REQUIREMENT:
Copy every line of the data below word for word, keeping the original line breaks.

SUPPLIED RECORDS:

━━━

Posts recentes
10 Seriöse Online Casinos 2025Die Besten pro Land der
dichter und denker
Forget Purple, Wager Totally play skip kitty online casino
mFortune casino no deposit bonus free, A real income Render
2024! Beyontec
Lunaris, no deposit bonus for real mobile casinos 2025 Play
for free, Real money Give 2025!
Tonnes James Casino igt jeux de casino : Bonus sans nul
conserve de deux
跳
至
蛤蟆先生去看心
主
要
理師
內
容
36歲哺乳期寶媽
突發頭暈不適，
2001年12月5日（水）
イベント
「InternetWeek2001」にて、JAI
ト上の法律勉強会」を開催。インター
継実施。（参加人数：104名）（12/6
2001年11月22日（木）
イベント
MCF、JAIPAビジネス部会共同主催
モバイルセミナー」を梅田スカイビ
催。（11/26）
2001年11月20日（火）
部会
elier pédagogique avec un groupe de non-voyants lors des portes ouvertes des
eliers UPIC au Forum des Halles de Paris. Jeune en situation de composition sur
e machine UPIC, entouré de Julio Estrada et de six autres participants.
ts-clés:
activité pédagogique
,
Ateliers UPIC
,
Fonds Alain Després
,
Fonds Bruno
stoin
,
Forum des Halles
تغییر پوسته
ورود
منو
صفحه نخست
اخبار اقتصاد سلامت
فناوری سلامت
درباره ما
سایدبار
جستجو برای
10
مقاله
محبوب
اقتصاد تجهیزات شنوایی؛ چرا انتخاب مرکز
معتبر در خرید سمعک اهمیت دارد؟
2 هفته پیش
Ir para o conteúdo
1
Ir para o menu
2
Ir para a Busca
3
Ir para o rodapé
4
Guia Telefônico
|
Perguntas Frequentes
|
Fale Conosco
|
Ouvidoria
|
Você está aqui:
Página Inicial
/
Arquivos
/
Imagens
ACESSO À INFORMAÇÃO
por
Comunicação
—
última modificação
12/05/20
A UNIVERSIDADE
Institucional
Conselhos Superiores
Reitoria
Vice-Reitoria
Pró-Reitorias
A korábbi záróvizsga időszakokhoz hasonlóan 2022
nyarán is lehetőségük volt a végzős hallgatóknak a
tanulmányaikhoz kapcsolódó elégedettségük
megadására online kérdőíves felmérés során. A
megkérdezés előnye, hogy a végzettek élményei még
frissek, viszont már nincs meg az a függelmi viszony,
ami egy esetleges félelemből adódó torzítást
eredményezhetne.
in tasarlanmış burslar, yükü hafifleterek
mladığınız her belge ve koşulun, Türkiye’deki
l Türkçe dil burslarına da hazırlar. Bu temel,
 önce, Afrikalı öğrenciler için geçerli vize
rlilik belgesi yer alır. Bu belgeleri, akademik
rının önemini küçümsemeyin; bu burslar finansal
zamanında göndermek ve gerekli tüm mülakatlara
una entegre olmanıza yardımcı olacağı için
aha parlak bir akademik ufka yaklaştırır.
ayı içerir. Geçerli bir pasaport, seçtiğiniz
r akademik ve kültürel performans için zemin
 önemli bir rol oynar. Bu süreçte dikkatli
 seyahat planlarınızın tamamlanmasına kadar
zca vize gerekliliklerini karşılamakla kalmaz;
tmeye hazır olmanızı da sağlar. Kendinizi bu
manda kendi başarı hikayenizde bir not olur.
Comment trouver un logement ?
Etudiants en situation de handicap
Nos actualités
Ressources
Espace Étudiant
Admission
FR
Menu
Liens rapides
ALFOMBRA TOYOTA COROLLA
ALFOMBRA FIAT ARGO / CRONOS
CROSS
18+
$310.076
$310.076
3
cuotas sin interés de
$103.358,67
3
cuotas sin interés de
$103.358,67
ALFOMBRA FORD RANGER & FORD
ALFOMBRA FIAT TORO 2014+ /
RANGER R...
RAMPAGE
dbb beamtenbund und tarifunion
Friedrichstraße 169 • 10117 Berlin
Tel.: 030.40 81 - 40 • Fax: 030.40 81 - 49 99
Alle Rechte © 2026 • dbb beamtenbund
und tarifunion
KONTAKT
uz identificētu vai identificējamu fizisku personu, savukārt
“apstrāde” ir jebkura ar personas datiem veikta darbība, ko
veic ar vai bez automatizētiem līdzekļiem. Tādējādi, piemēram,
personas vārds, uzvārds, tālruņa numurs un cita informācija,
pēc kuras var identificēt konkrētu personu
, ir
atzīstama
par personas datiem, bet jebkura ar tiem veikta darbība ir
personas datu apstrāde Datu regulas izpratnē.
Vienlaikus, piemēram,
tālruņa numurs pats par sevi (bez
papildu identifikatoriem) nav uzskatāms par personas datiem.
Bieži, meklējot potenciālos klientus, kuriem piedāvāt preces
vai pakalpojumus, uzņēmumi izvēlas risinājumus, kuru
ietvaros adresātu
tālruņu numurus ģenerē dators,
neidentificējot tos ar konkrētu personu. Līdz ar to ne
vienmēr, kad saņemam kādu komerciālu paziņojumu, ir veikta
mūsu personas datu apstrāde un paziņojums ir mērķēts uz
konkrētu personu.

━━━

WRITTEN SOLUTION:
Posts recentes
10 Seriöse Online Casinos 2025Die Besten pro Land der
dichter und denker
Forget Purple, Wager Totally play skip kitty online casino
mFortune casino no deposit bonus free, A real income Render
2024! Beyontec
Lunaris, no deposit bonus for real mobile casinos 2025 Play
for free, Real money Give 2025!
Tonnes James Casino igt jeux de casino : Bonus sans nul
conserve de deux
跳
至
蛤蟆先生去看心
主
要
理師
內
容
36歲哺乳期寶媽
突發頭暈不適，
2001年12月5日（水）
イベント
「InternetWeek2001」にて、JAI
ト上の法律勉強会」を開催。インター
継実施。（参加人数：104名）（12/6
2001年11月22日（木）
イベント
MCF、JAIPAビジネス部会共同主催
モバイルセミナー」を梅田スカイビ
催。（11/26）
2001年11月20日（火）
部会
elier pédagogique avec un groupe de non-voyants lors des portes ouvertes des
eliers UPIC au Forum des Halles de Paris. Jeune en situation de composition sur
e machine UPIC, entouré de Julio Estrada et de six autres participants.
ts-clés:
activité pédagogique
,
Ateliers UPIC
,
Fonds Alain Després
,
Fonds Bruno
stoin
,
Forum des Halles
تغییر پوسته
ورود
منو
صفحه نخست
اخبار اقتصاد سلامت
فناوری سلامت
درباره ما
سایدبار
جستجو برای
10
مقاله
محبوب
اقتصاد تجهیزات شنوایی؛ چرا انتخاب مرکز
معتبر در خرید سمعک اهمیت دارد؟
2 هفته پیش
Ir para o conteúdo
1
Ir para o menu
2
Ir para a Busca
3
Ir para o rodapé
4
Guia Telefônico
|
Perguntas Frequentes
|
Fale Conosco
|
Ouvidoria
|
Você está aqui:
Página Inicial
/
Arquivos
/
Imagens
ACESSO À INFORMAÇÃO
por
Comunicação
—
última modificação
12/05/20
A UNIVERSIDADE
Institucional
Conselhos Superiores
Reitoria
Vice-Reitoria
Pró-Reitorias
A korábbi záróvizsga időszakokhoz hasonlóan 2022
nyarán is lehetőségük volt a végzős hallgatóknak a
tanulmányaikhoz kapcsolódó elégedettségük
megadására online kérdőíves felmérés során. A
megkérdezés előnye, hogy a végzettek élményei még
frissek, viszont már nincs meg az a függelmi viszony,
ami egy esetleges félelemből adódó torzítást
eredményezhetne.
in tasarlanmış burslar, yükü hafifleterek
mladığınız her belge ve koşulun, Türkiye’deki
l Türkçe dil burslarına da hazırlar. Bu temel,
 önce, Afrikalı öğrenciler için geçerli vize
rlilik belgesi yer alır. Bu belgeleri, akademik
rının önemini küçümsemeyin; bu burslar finansal
zamanında göndermek ve gerekli tüm mülakatlara
una entegre olmanıza yardımcı olacağı için
aha parlak bir akademik ufka yaklaştırır.
ayı içerir. Geçerli bir pasaport, seçtiğiniz
r akademik ve kültürel performans için zemin
 önemli bir rol oynar. Bu süreçte dikkatli
 seyahat planlarınızın tamamlanmasına kadar
zca vize gerekliliklerini karşılamakla kalmaz;
tmeye hazır olmanızı da sağlar. Kendinizi bu
manda kendi başarı hikayenizde bir not olur.
Comment trouver un logement ?
Etudiants en situation de handicap
Nos actualités
Ressources
Espace Étudiant
Admission
FR
Menu
Liens rapides
ALFOMBRA TOYOTA COROLLA
ALFOMBRA FIAT ARGO / CRONOS
CROSS
18+
$310.076
$310.076
3
cuotas sin interés de
$103.358,67
3
cuotas sin interés de
$103.358,67
ALFOMBRA FORD RANGER & FORD
ALFOMBRA FIAT TORO 2014+ /
RANGER R...
RAMPAGE
dbb beamtenbund und tarifunion
Friedrichstraße 169 • 10117 Berlin
Tel.: 030.40 81 - 40 • Fax: 030.40 81 - 49 99
Alle Rechte © 2026 • dbb beamtenbund
und tarifunion
KONTAKT
uz identificētu vai identificējamu fizisku personu, savukārt
“apstrāde” ir jebkura ar personas datiem veikta darbība, ko
veic ar vai bez automatizētiem līdzekļiem. Tādējādi, piemēram,
personas vārds, uzvārds, tālruņa numurs un cita informācija,
pēc kuras var identificēt konkrētu personu
, ir
atzīstama
par personas datiem, bet jebkura ar tiem veikta darbība ir
personas datu apstrāde Datu regulas izpratnē.
Vienlaikus, piemēram,
tālruņa numurs pats par sevi (bez
papildu identifikatoriem) nav uzskatāms par personas datiem.
Bieži, meklējot potenciālos klientus, kuriem piedāvāt preces
vai pakalpojumus, uzņēmumi izvēlas risinājumus, kuru
ietvaros adresātu
tālruņu numurus ģenerē dators,
neidentificējot tos ar konkrētu personu. Līdz ar to ne
vienmēr, kad saņemam kādu komerciālu paziņojumu, ir veikta
mūsu personas datu apstrāde un paziņojums ir mērķēts uz
konkrētu personu.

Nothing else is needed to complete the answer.